Yıllar sonra şimdi sen o boşluktasın. O yaralı, o
kimsesiz sevginle bir zamanlar benim olduğum yerdesin.
Saçlarındaki kan kokusunu buradan duyabiliyorum. Bu
kokuyu iyi bilirim. Çünkü yıllarca, sevginin peşinden
koşulsuzca koştuğum o yıllar boyunca hep kendi kanımı,
hep bu kokuyu koklamak zorunda kalmıştım...

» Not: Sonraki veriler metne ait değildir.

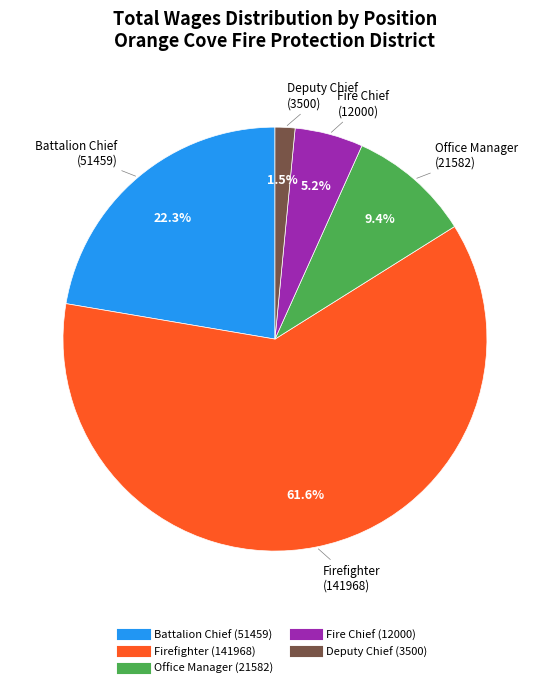

Is there any slice that represents more than half of the pie?

Yes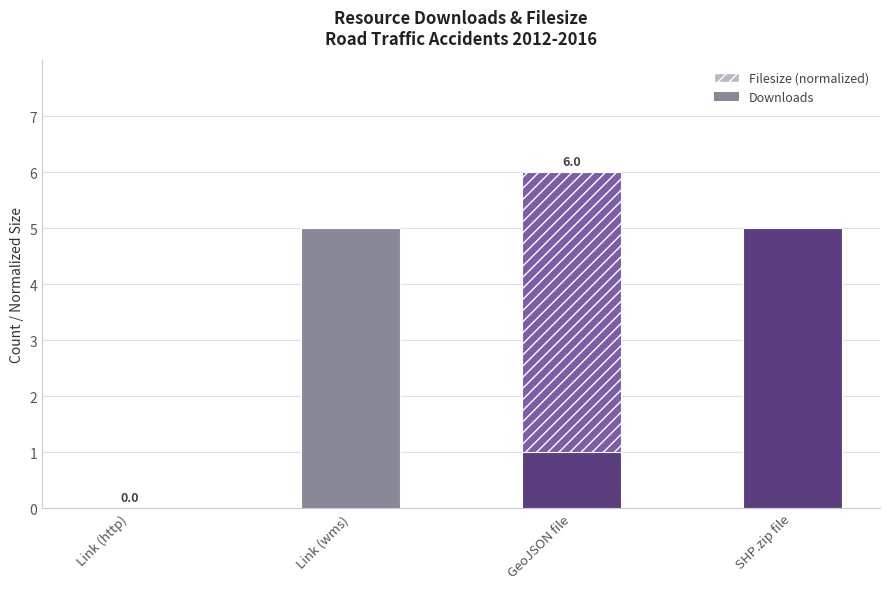

Between Link (http) and GeoJSON file, which series saw the biggest shift?

Filesize (normalized)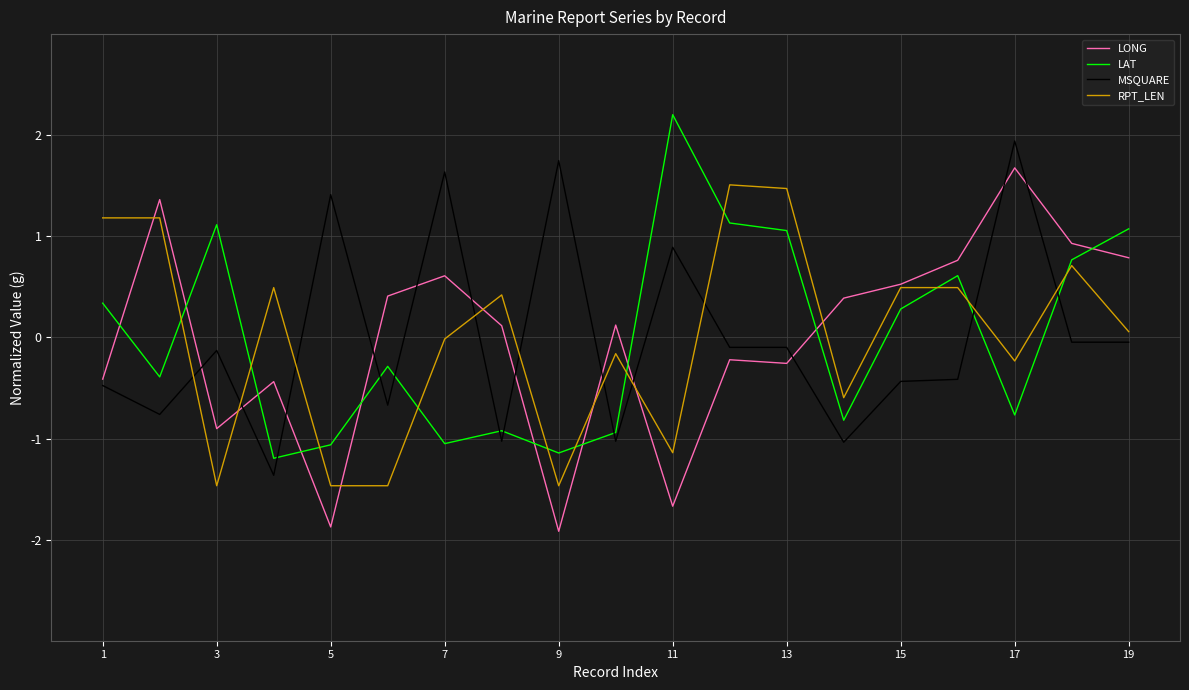

What is the greatest value displayed?

2.2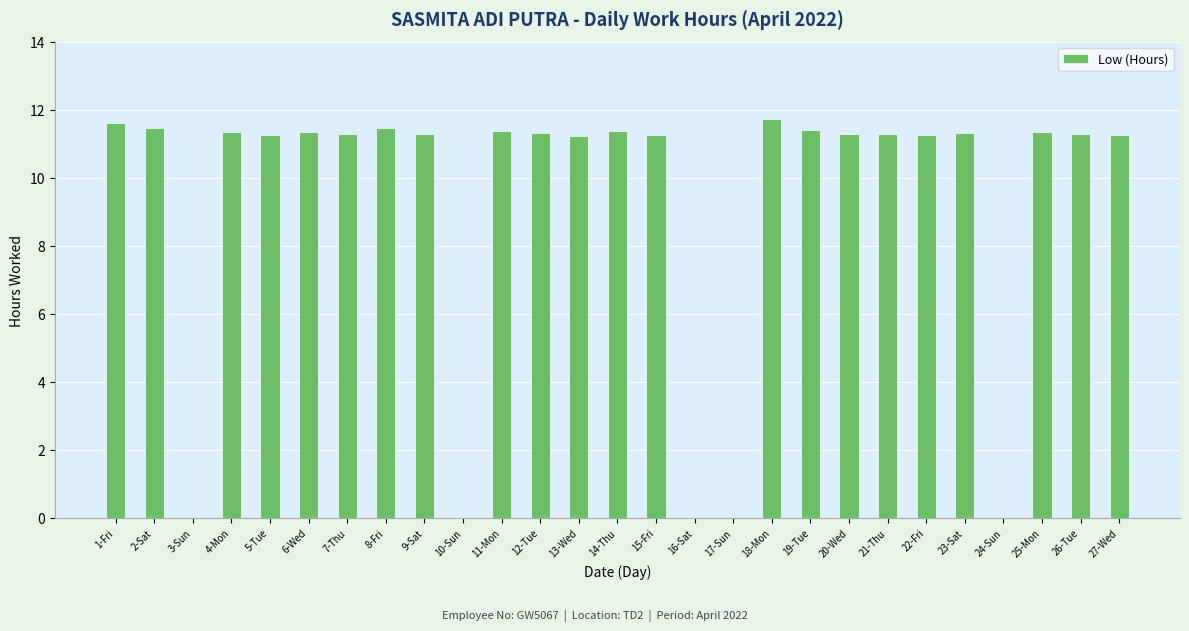

What is the change in value from 5-Tue to 19-Tue?

+0.2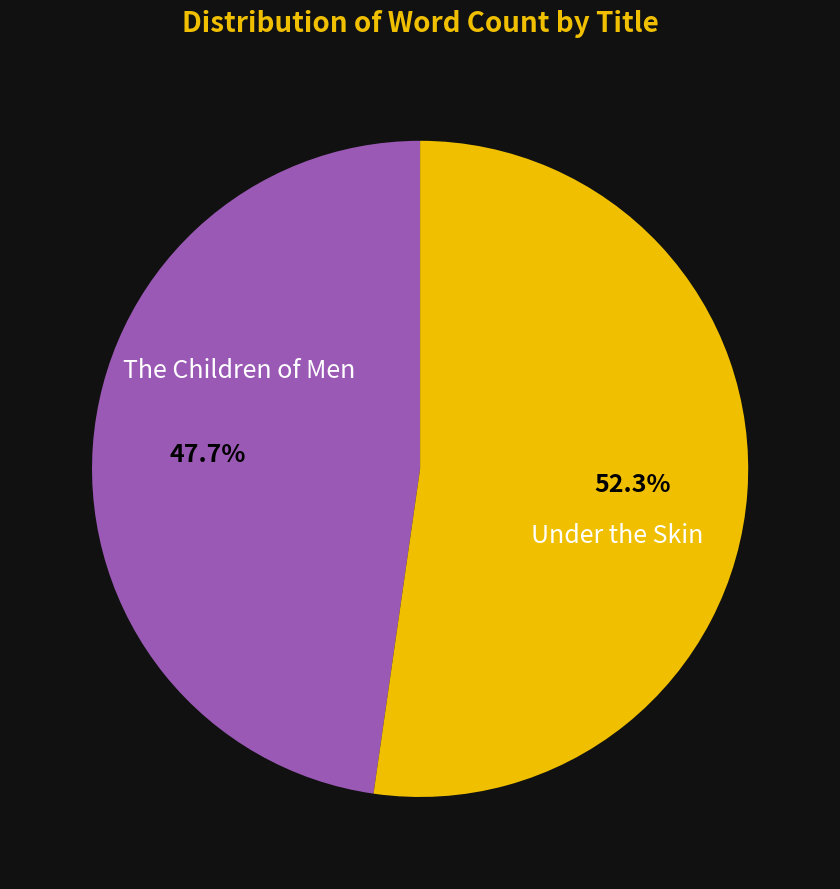

Is there a majority slice in this chart?

Yes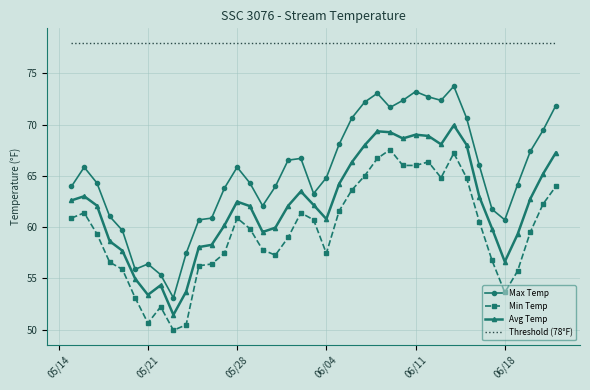

What is the highest value of the Max Temp series?

73.8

Arzuladığım ne varsa her şey karşılıksız kaldı bu
hayatta. Saçlarımdaki kan kokusu şimdi içimde sahipsiz
bir nefrete dönüştü...
Kin öyle bir şeydir ki sevgili, her şeyi; yaşanmış ve
yaşanan bütün sevgileri, gerçek adına ne varsa her
şeyi çamurunda gizler.. Gün gelir, artık hiçbir şey
anlaşılmaz olur. Haklılar haksızlara, kurbanlar
cellatlara, sevgiler nefretlere karışır... Ve bir
bakarsın, sen de bu acımasız hayatın hakemliğini kabul
etmişsin. O kanlı nehrin kenarına gider ve günlerce,
hatta yıllarca oradan düşmanının cesedinin geçmesini
beklersin... Bu bekleyişin sonu yoktur. Çünkü
düşmanlarının sonu yoktur... Biri biter, diğeri gelir
ardından. Ve sen düşmanlarınla uğraşmaktan bezgin ve
kimsesiz sevginle uğraşmaya dayanamaz, öylece
kalırsın...
Yalnızlığınla birlikte düşersiniz boşluğa. O çok
korktuğun boşluğa... Öyle kirletirsin ki yalnızlığını,
o kirlettiğin yalnızlığını sevsinler diye, dünyanın en
samimiyetsiz insanlarına, kardeşim, diye sarılırsın...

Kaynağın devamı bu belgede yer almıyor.